PROBLEM TO SOLVE:
Name every government body that the passage on contract and temporary staff in Kerala's government service mentions by name.

++++ DOCUMENT EXCERPT

The same pattern is visible in the departments designed to manage the government employees’ salaries and participatory pensions. All these sections are filled with contract employees. Of the 50-odd employees of the Kerala Infrastructure Investment Fund Board (KIIFB), 30 are contract employees, who take home a salary between Rs 40,000 and Rs 2 lakh.
Sources in the government try to defend this practice with a claim that contract employees get the job done well. They also say that temporary projects are best executed with temporary workers. The arguments fall flat when you have a look at a report of the Kerala Public Expenditure Committee in 2012-13. The committee found that 33,061 temporary employees in the government service are without any real jobs to do. The projects for which they had been recruited have long gone. Yet they remain on the payrolls, drawing a salary without any job to do.
That was the last time the government bothered to take stock of its workforce. It was clear that such exercises in rationalisation would lead to the retrenchment of many people liked at the top.
About 1,000 people have been appointed to the Local Self-Government Department as technical assistants for data collection. Though the norms stipulate that any job with a validity of more than six months should be referred to the Kerala Public Service Commission for recruitment, the department has relied on temporary workers since 2013. None of these posts have been reported to the public recruiter. They were supposed to be paid a monthly salary of Rs 21,850, but the amount was raised to Rs 30,3385 through a government order recently.

++++++++
++++ DATA BELOW

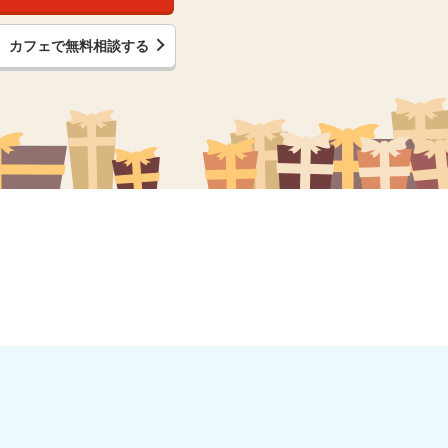
カフェで無料相談する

++++++++

OUTPUT OF THE EXERCISE:
- Kerala Infrastructure Investment Fund Board (KIIFB)
- Kerala Public Expenditure Committee
- Local Self-Government Department
- Kerala Public Service Commission